Alguna vez leí por ahí un dicho que resume lo que he querido transmitir y que creo es la doctrina católica: cuando el Papa habla de fe, lo escucho de rodillas; cuando predica de moral, lo escucho de pie; pero cuando habla sobre las cosas del mundo, me siento para oírlo. Al Santo Padre hay que obedecerlo en lo que se refiere a la fe y la moral cuando habla como custodio del depósito de la fe de la Iglesia, respetarlo por ser "el dulce Cristo en la tierra", como decía Santa Catalina de Siena, y rezar mucho por él, para que Dios lo asista en su ministerio. Nada más, ni nada menos. Todo lo demás es fetichismo africano. 

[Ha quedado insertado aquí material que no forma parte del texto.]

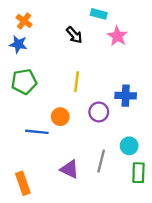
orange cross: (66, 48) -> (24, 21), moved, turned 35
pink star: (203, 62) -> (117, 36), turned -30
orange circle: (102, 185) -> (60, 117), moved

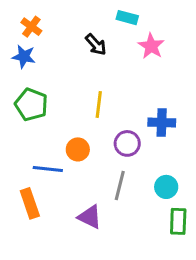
green pentagon: (24, 82) -> (31, 105), turned 30
gray line: (101, 161) -> (120, 185), moved
orange rectangle: (23, 183) -> (30, 203), moved

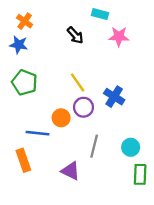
pink star: (151, 46) -> (119, 36), turned -30
yellow line: (99, 105) -> (78, 82), turned -42
blue cross: (162, 122) -> (114, 97), moved, turned 30
purple circle: (127, 143) -> (83, 107), moved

Para acabar, una anécdota que recordaba el Padre Castellani en San Agustín y nosotros puede servir para ilustrar las ideas que aquí se han comentado: "Los romanos que son muy religiosos y veneran mucho al Papa, también son muy inteligentes, inventaron una anécdota sobre la infalibilidad que se la colgaron a Pío XI. Contaban que el Papa se dormía por la mañana porque trabajaba de noche; y que buscó un viejito del Asilo San Michele para que le hiciera de sereno y lo despertara por la mañana a las ocho. Así que el primer día el viejito abrió la puerta y dijo: 'Santísimo Padre, son las ocho y hay buen tiempo'. Y el Papa contesta 'Giá lo sapevo', y se levantó. Al otro día lo mismo:'Son las ocho y hay buen tiempo'. 'Giá lo sapevo'. El tercer día ocurrió que el viejito mismo se durmió, se levantó muy apurado y fue corriendo a despertar al Papa; y con el apuro y la costumbre le dijo la misma fórmula: 'Santísimo Padre, son las ocho y hay buen tiempo'. Y el Papa dijo: 'Giá lo sapevo'. Y entonces el viejo le dijo: '¡Non lo sapevate un corno: sono le dieci e piove a finimondo!'".